● Text section:
┌──

At least Scotland’s secessionists are honest (maybe), which is more than could be said of Quebec’s secessionists.
This week, in a potentially momentous development, Scotland’s secessionist government unveiled the question it proposes to put to Scots in a 2014 referendum. It reads: “Do you agree that Scotland should be an independent country?” Yes or no.
Critics cried that a clear question should have mentioned Scotland leaving the United Kingdom. But compared with what Canada had to endure twice in the Parti Québécois referendums – convoluted questions full of suppositions and affirmations – the Scottish one is a model of clarity.
Secessionists in the Scottish Nationalist Party have a majority in the Scottish Parliament. They were elected on a promise to hold a referendum, and they appear to be intent on keeping their word. Why wait until 2014?
Because that’s the 700th anniversary of the Battle of Bannockburn, and all the historical mythology and ideology that will bring. Braveheart, kilts, bagpipes, the clearances, Robbie Burns – if you think we of Scottish descent, however distant, can summon up history, you haven’t seen anything until you witness what SNP leader Alex Salmond and his group will do leading up to the referendum. They need time to explain, cajole and convince Scots.

└──

● Given material:
┌──

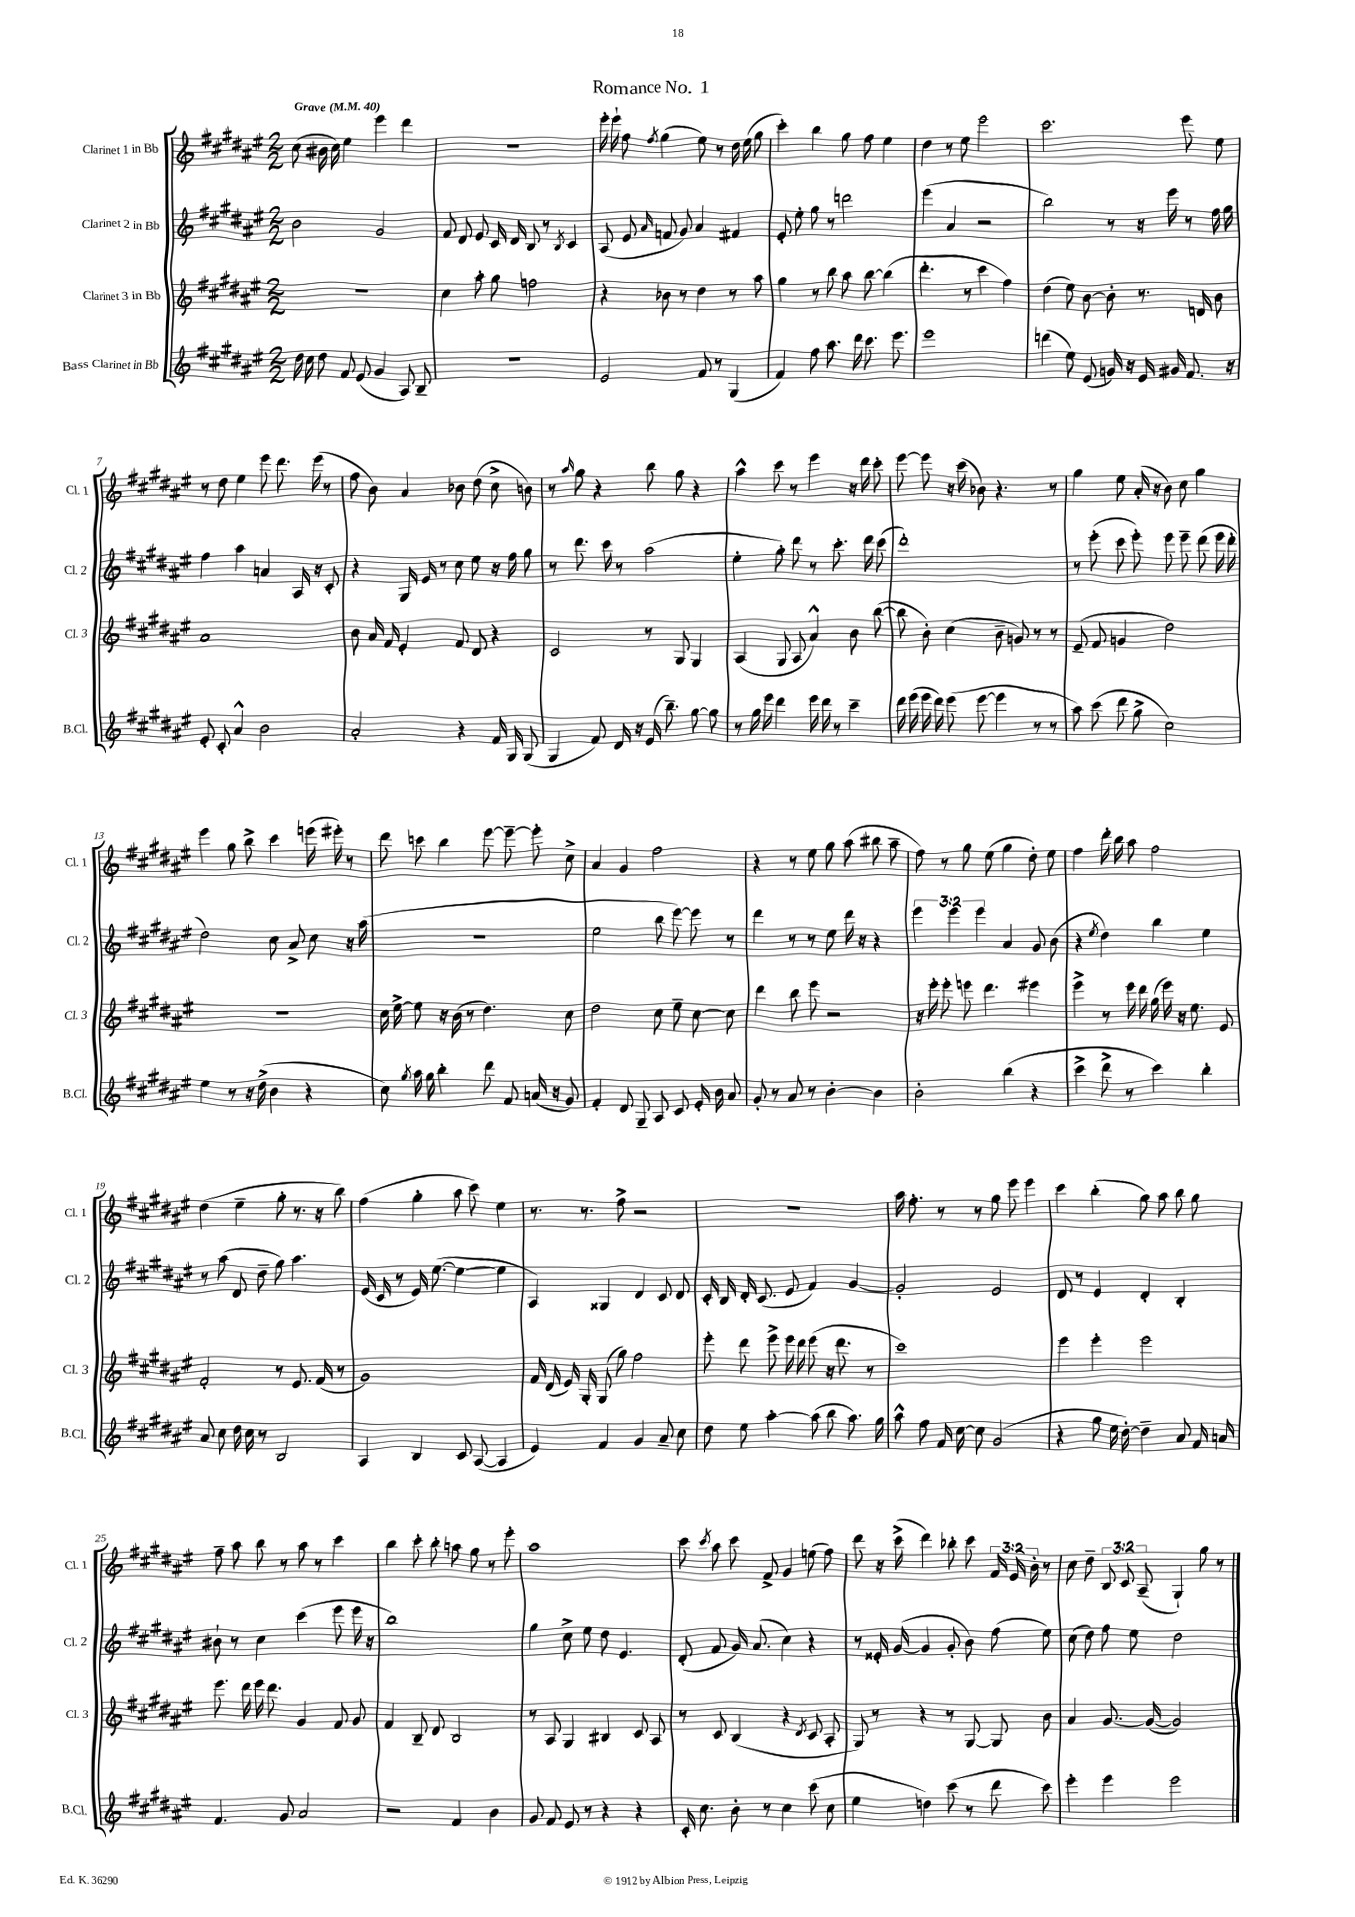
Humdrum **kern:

└──

● To be done:
1. Why does the secessionist government plan to hold its referendum in 2014, according to the piece on Scottish independence?
2. Pick up the piece on Scottish independence after its final sentence and write what comes next.
You won't need the data for any of this.

● Answers for this exercise:
1. 2014 is the 700th anniversary of the Battle of Bannockburn.

2.
Scotland joined England in a forced merger by the Acts of Union in 1707. The union produced one of the world’s most enduringly successful countries, in which Scotland played more than its full share. We in Canada know that, since the Scots largely ran the place for a long time – and ran it well.
Why anyone would want to smash such an enduringly successful country is a mystery to those who think rationally instead of letting nationalist emotions run riot.
The key question for small political entities in today’s globalized world is: With whom are we better to be in association? In the United Kingdom, Scotland has a much, much bigger voice than it would in the 27-country European Union, where it would be swamped. Moreover, it would lose all the money England transfers to Scotland, something the Scottish secessionists ignore. Or rather, they say the money would be more than accounted for by all that North Sea oil revenue. Except that North Sea oil is a declining resource, whereas Scottish independence is forever.
In this week’s document, Mr. Salmond admits: “Ours is a lucky nation, blessed with natural resources, bright people and a united society. We have an independent education system, legal system and National Health Service. … Scotland is not oppressed and we have no need to be liberated.” And so?
He argues that even better things lie ahead for a small unattached country that repatriates all power, only to give a bunch of it away to Brussels. It’s the same false argument Quebec secessionists made for three decades.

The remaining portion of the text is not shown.